| Records |
---
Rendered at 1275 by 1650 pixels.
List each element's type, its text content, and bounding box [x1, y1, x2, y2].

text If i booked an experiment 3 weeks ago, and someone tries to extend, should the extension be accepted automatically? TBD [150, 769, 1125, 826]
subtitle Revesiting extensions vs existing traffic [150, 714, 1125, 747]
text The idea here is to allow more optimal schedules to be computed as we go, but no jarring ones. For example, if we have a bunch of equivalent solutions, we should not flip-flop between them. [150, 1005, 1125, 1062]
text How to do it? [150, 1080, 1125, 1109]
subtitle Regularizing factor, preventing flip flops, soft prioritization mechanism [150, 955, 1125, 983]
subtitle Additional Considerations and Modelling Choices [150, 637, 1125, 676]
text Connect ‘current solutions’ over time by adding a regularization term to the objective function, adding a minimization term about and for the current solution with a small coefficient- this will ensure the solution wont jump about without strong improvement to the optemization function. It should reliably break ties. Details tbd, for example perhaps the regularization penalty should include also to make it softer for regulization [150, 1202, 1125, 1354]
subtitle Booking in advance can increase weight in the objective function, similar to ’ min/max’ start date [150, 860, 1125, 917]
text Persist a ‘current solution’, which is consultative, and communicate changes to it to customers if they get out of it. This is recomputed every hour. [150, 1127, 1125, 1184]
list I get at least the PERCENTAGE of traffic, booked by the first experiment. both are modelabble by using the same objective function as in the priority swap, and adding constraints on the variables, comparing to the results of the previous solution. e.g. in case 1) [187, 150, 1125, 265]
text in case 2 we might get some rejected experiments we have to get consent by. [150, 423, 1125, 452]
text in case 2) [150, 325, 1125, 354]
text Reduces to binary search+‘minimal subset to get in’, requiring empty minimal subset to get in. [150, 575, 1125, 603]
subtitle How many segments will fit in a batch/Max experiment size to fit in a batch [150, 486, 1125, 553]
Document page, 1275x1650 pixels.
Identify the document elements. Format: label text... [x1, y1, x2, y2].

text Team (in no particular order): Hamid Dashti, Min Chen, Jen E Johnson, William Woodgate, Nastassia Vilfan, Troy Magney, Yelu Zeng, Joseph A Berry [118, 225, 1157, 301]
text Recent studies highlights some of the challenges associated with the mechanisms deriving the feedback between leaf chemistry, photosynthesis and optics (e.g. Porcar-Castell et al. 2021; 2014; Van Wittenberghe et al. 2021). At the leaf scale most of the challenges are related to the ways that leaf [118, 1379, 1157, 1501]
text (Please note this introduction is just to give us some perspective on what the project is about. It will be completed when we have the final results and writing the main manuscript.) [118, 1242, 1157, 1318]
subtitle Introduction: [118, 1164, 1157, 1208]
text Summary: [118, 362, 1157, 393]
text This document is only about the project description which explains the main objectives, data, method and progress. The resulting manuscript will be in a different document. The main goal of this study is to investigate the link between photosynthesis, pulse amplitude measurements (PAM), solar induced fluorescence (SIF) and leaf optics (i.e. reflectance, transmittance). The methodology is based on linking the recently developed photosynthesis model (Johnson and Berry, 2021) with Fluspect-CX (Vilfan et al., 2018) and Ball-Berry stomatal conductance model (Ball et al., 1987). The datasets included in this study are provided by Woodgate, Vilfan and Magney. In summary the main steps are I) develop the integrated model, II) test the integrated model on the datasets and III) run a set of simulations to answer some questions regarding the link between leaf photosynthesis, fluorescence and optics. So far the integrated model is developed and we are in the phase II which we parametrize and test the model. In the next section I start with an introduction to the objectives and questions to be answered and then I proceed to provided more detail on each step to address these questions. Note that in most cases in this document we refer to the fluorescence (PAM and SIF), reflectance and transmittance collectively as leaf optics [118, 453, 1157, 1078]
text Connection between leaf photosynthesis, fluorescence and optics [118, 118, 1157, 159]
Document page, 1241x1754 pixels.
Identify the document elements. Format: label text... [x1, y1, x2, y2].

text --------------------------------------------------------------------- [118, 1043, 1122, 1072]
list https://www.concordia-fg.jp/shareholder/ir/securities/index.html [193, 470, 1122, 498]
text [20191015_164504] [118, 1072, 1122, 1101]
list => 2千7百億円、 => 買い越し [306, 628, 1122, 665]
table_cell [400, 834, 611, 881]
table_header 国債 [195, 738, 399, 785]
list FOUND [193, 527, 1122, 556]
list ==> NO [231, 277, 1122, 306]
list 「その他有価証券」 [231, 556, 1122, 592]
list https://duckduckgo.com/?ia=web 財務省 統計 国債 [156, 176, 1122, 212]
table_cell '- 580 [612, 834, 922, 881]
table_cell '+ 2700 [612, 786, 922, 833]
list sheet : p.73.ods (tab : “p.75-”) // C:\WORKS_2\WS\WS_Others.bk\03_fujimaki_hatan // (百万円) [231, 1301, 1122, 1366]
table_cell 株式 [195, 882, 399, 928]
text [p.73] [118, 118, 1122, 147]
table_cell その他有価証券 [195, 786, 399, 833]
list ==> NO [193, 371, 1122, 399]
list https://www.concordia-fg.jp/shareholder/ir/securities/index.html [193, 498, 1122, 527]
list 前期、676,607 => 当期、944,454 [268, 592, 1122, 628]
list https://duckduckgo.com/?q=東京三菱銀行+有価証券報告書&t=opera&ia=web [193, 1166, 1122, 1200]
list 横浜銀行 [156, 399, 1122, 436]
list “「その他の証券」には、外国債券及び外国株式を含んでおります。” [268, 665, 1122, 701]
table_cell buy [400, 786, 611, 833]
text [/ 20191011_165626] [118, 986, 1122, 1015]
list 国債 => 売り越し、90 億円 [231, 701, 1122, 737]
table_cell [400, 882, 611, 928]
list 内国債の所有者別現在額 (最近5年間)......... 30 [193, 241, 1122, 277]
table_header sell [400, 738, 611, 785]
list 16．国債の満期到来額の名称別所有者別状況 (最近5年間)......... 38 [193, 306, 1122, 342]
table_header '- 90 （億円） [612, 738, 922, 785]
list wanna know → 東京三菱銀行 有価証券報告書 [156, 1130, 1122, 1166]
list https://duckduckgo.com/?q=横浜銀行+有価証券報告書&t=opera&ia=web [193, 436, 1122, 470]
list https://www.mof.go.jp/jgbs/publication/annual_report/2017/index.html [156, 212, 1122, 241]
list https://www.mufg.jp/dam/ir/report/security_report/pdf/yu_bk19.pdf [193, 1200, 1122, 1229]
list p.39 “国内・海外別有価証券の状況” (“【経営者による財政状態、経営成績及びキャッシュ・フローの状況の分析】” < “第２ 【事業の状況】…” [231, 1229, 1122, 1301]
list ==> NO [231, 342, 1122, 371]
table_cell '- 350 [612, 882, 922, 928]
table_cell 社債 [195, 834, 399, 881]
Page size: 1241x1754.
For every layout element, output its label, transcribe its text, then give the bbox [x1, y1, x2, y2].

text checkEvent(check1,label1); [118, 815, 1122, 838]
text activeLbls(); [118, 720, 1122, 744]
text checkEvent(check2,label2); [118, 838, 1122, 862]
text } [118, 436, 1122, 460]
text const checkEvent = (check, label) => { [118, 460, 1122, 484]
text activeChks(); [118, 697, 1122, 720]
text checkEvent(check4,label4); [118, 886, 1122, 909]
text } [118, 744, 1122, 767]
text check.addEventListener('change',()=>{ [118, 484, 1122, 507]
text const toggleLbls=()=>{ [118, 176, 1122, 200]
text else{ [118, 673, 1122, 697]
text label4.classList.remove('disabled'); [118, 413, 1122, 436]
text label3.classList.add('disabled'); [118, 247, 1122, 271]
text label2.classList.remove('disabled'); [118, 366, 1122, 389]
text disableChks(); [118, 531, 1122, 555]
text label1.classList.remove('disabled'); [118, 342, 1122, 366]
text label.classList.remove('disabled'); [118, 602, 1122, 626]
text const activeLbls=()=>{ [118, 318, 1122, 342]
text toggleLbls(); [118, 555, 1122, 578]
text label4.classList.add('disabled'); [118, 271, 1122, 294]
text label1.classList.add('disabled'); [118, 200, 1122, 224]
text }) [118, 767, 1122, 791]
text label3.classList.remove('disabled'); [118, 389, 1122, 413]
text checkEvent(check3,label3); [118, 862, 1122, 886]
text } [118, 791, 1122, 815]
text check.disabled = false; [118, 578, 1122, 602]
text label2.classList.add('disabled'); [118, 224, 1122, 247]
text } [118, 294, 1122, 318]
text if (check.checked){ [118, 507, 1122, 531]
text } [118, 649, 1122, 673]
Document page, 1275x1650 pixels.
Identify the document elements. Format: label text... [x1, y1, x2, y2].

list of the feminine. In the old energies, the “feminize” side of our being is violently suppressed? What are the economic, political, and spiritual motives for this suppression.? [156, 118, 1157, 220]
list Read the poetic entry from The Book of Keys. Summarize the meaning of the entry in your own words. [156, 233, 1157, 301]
---
| What to work on |
Update the entries starting at the one that contains "text checkEvent(check1,label1); [118, 815, 1122, 838]" and ending at the one that contains "text label4.classList.add('disabled'); [118, 271, 1122, 294]" by changing "toggleLbls" to "toggleLabels", and give those entries back with everything else the same.

| Output of the exercise |
text checkEvent(check1,label1); [118, 815, 1122, 838]
text activeLbls(); [118, 720, 1122, 744]
text checkEvent(check2,label2); [118, 838, 1122, 862]
text } [118, 436, 1122, 460]
text const checkEvent = (check, label) => { [118, 460, 1122, 484]
text activeChks(); [118, 697, 1122, 720]
text checkEvent(check4,label4); [118, 886, 1122, 909]
text } [118, 744, 1122, 767]
text check.addEventListener('change',()=>{ [118, 484, 1122, 507]
text const toggleLabels=()=>{ [118, 176, 1122, 200]
text else{ [118, 673, 1122, 697]
text label4.classList.remove('disabled'); [118, 413, 1122, 436]
text label3.classList.add('disabled'); [118, 247, 1122, 271]
text label2.classList.remove('disabled'); [118, 366, 1122, 389]
text disableChks(); [118, 531, 1122, 555]
text label1.classList.remove('disabled'); [118, 342, 1122, 366]
text label.classList.remove('disabled'); [118, 602, 1122, 626]
text const activeLbls=()=>{ [118, 318, 1122, 342]
text toggleLabels(); [118, 555, 1122, 578]
text label4.classList.add('disabled'); [118, 271, 1122, 294]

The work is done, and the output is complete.